I felt fragile under his hold, so fragile that I thought I would shatter into pieces the next second.
***
Have you ever wanted to bear a child at the age of 16? Have you ever had the chance to do so? What if you did have a chance? Would you?
***
I had just turned 17 a month ago and could already feel the jitters setting in. Jitters of nearing adulthood, but was I ready yet? The answer never really kicked in.

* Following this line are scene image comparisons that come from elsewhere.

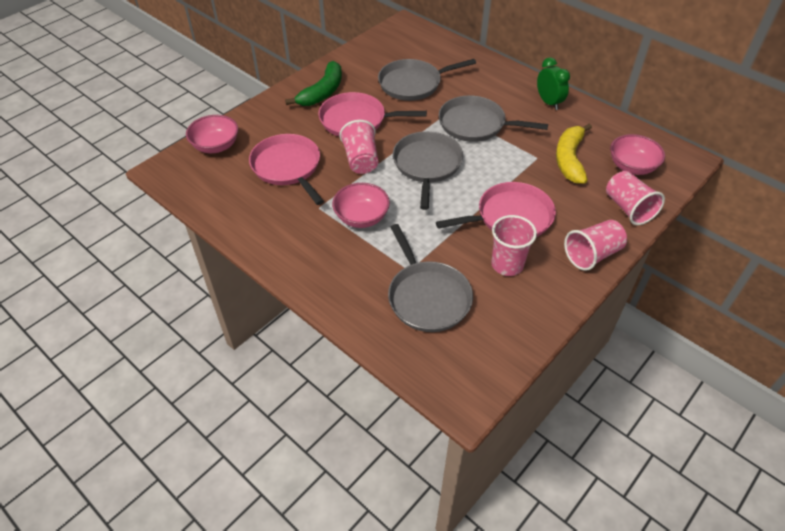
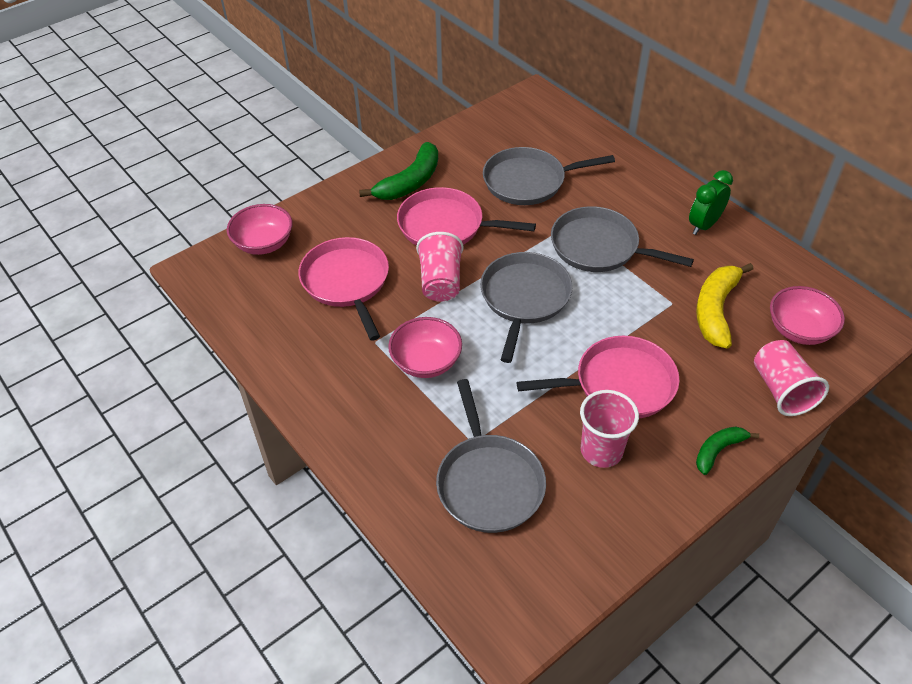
camera: 10 degrees right, 0 degrees up
(548, 102) = (704, 225): green clock -> green clock turned 120 degrees counterclockwise
(592, 255) = (718, 451): pink cup -> green banana

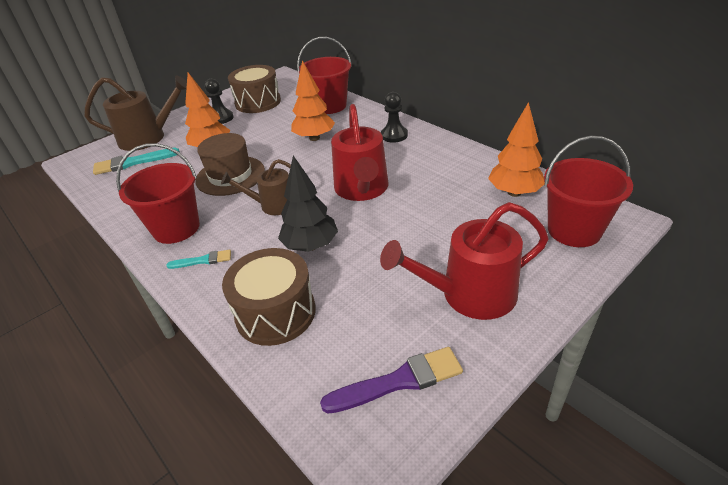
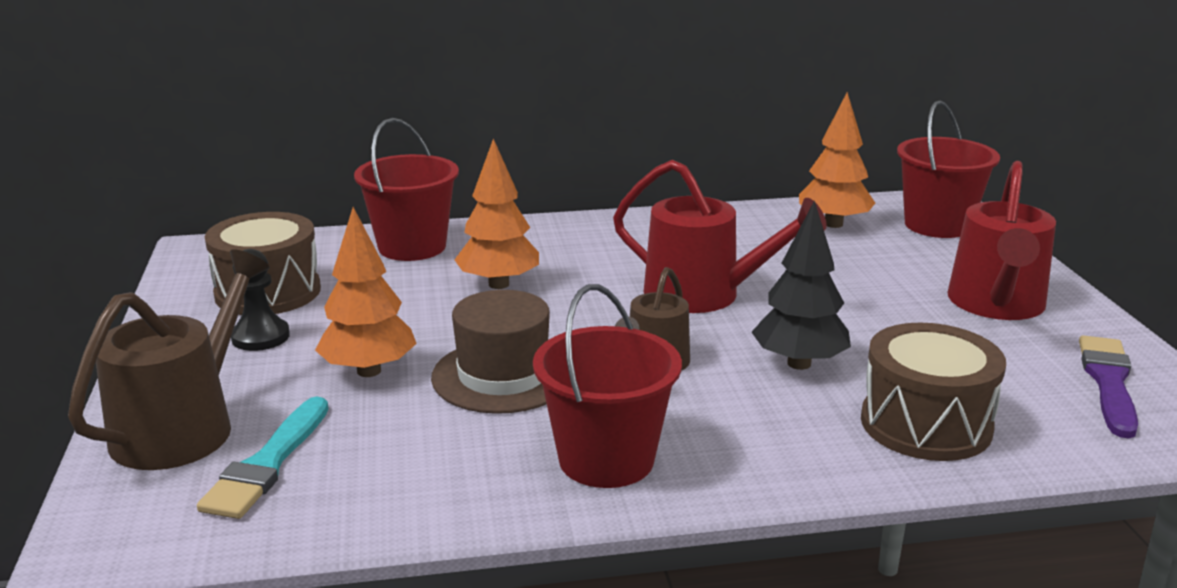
camera: 60 degrees left, 15 degrees down
(203, 260) = (737, 453): turquoise brush -> none
(394, 135) = (592, 236): black pawn -> none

I was in high school when I met Kabir, the cute guy next door. Ever since, I had been imagining my future and a sweet parenthood with him. So much so, I wasn't surprised when I found myself craving a sight of him over the subsequent days. But we were not meant to be.
***
We had a stay back in school on one of the many afternoons during the winter of 2012. After the session got over, I decided to walk down from school to home. The distance wasn't as much as it seemed it was. Just as I was halfway through, I felt a tug at my ponytail and a gripping force at my belly which made me go black in the mind. His hand covered my mouth so I couldn't scream, tasted like corroded iron, which i could'nt push away. Before I even knew it, I found myself in the backyard of an old house which seemed almost half a century old by the look of it. I was thrown on the ground by this rather filthy looking man who seemed to belong to a fine family. Next, I saw another man in a similar look, then another and another and I lost sight before I could count how many of them surrounded me. All I could do was lie there on a ground full of haystacks and mud while each of them took their turns. One after the other, without break, and certainly without any mercy. Just when they were done and I lay there exhausted and gang-raped by god-knows-how-many men, I seemed to regain consciousness which was enough for me to realize what just happened to me.
I could feel the vehicle moving and a few minutes later, I was pushed out of the car door. It was completely dark by then, my parents had gone crazy looking for me, worrying if I was alright. Of course, I wasn't.
I didn't know what to do, I didn't know where to go, I just didn't know anything. All i knew was, that i was wasted. Believing what they say about parents, "They always love you, no matter what", I knocked at the front door of my house and was greeted by my father who looked more shocked than worried at that moment. By just glancing at me from head to toe, he knew what had happened to his 17-year old young daughter. He just didn't know how and by whom.
I underwent all the trauma post that incident, going to rehab, consulting doctors and psychologists, counselling sessions. Eventually, I recovered well in time to lead a normal life again. But was it ever going to be normal again?
However, no sooner than two months I was taken to a gynaecologist who broke the news of pregnany to me. My mom, who stood beside me- both literally and metaphorically- passed out on the chair as the doctor's words poured in her hears. Who ever imagined a 17-year old, fantasizing about a young one with her mate, would be forced by the haunting desires of some men, to bear the fruit of what they had sown, inside of her.
***
She gave birth to a baby girl, as beautiful as her, staring back at her with a world full of possibilities. Her daughter, Mia, became her dream. Not the one she dreamt, but the one she survived.